Die Finanzdelegation hat den Bericht der Eidgenössischen Finanzkontrolle (EFK)  über die Abklärungen im Bundesamt für Bauten und Logistik (BBL) zur Liegenschaftsverwaltung behandelt. Der in der Presse erhobene Vorwurf der Misswirtschaft hat sich nicht bestätigt. Die Finanzdelegation will drei finanzrechtliche Fragen noch weiter klären, die im Bericht der EFK der parlamentarischen Aufsicht zugewiesen werden.
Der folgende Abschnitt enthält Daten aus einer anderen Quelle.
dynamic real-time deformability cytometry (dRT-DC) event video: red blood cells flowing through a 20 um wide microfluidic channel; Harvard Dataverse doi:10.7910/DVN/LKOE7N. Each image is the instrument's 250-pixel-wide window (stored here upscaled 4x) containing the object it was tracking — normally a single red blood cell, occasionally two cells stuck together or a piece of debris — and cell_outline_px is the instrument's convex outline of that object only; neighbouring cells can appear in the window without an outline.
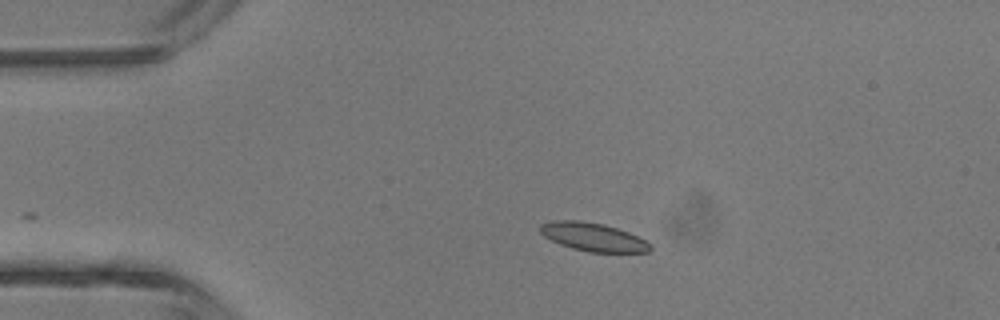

Die Finanzdelegation beauftragte die EFK, die in der Presse erhobenen Vorwürfe gegen den Direktor des Bundesamtes für Bauten und Logistik (BBL) abzuklären. Der Bericht kommt zum Schluss, dass in den fünf geprüften Fällen keine Unregelmässigkeiten vorgekommen sind, welche den Vorwurf der Misswirtschaft zulassen würden. Allerdings ist die EFK der Ansicht, dass teilweise wirtschaftlichere Lösungen möglich gewesen wären und bezüglich Kredit- und Beschaffungsverfahren Präzisierungen notwendig sind. Die Finanzdelegation hat von diesem Bericht Kenntnis genommen und ist zum Schluss gekommen, dass aufgrund der Abklärungen der EFK bezüglich Amtsführung kein Handlungsbedarf besteht.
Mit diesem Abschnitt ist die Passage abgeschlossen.